→ DATA SHOWN

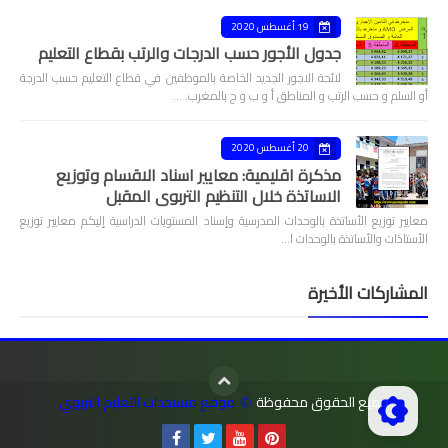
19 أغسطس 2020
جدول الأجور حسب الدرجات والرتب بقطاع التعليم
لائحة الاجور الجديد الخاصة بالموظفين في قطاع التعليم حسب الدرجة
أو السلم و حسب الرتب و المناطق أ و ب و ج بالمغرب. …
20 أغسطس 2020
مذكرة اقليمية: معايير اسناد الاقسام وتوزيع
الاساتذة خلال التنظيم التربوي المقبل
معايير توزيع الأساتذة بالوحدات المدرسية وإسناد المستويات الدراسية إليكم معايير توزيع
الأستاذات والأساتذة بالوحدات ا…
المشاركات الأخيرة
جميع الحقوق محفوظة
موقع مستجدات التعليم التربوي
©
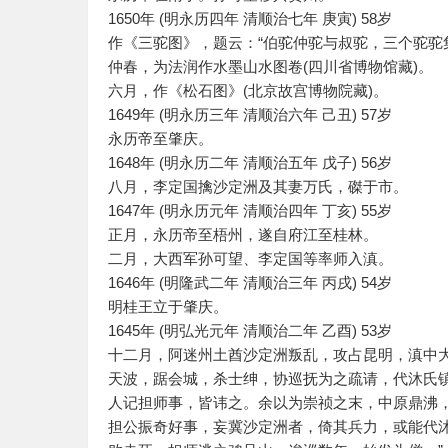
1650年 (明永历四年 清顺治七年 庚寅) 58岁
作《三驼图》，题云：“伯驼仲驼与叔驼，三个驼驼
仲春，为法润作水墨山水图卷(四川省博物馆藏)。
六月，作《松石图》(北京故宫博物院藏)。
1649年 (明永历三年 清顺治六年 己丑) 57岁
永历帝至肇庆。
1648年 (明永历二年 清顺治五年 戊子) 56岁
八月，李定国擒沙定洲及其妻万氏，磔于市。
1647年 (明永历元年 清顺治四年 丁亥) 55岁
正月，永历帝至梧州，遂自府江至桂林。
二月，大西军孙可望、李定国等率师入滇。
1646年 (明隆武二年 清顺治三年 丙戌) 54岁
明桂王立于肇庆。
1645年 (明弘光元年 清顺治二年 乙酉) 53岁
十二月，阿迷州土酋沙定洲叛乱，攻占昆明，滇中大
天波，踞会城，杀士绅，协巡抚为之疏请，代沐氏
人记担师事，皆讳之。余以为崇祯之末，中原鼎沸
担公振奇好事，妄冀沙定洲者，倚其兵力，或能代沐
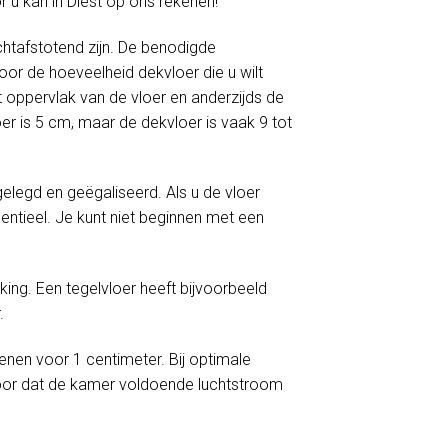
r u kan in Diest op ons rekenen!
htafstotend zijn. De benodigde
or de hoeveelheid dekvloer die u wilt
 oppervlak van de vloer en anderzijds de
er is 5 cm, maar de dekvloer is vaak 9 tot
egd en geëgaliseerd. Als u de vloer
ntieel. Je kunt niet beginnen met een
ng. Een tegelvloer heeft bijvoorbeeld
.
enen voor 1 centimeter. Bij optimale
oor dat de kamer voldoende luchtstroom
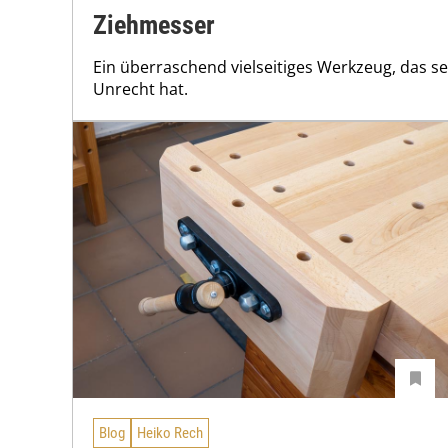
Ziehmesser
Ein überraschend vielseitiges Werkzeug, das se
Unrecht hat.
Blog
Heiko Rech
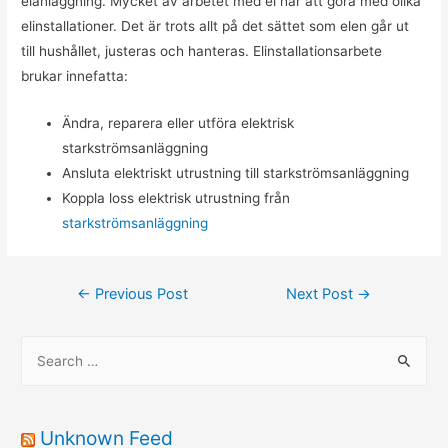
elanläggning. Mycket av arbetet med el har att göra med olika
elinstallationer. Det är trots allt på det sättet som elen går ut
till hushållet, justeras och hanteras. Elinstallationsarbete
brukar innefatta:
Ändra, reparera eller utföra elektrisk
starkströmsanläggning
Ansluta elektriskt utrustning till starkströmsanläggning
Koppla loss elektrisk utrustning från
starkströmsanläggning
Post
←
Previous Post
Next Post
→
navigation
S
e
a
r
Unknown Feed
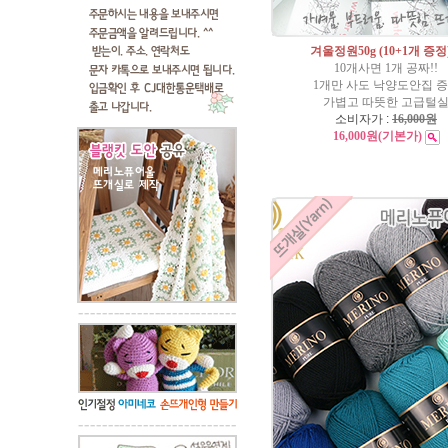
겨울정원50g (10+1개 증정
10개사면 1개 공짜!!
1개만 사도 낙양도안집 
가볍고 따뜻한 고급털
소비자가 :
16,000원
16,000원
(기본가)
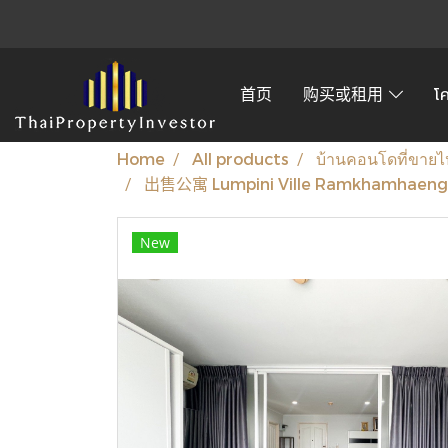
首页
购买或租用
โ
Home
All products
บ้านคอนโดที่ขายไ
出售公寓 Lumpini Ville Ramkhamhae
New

→ EXERCISE DETAILS
Using the entries above, work out the number of lines that hold the word "بالوحدات" and write it with no other words.

→ OUTPUT BELOW
2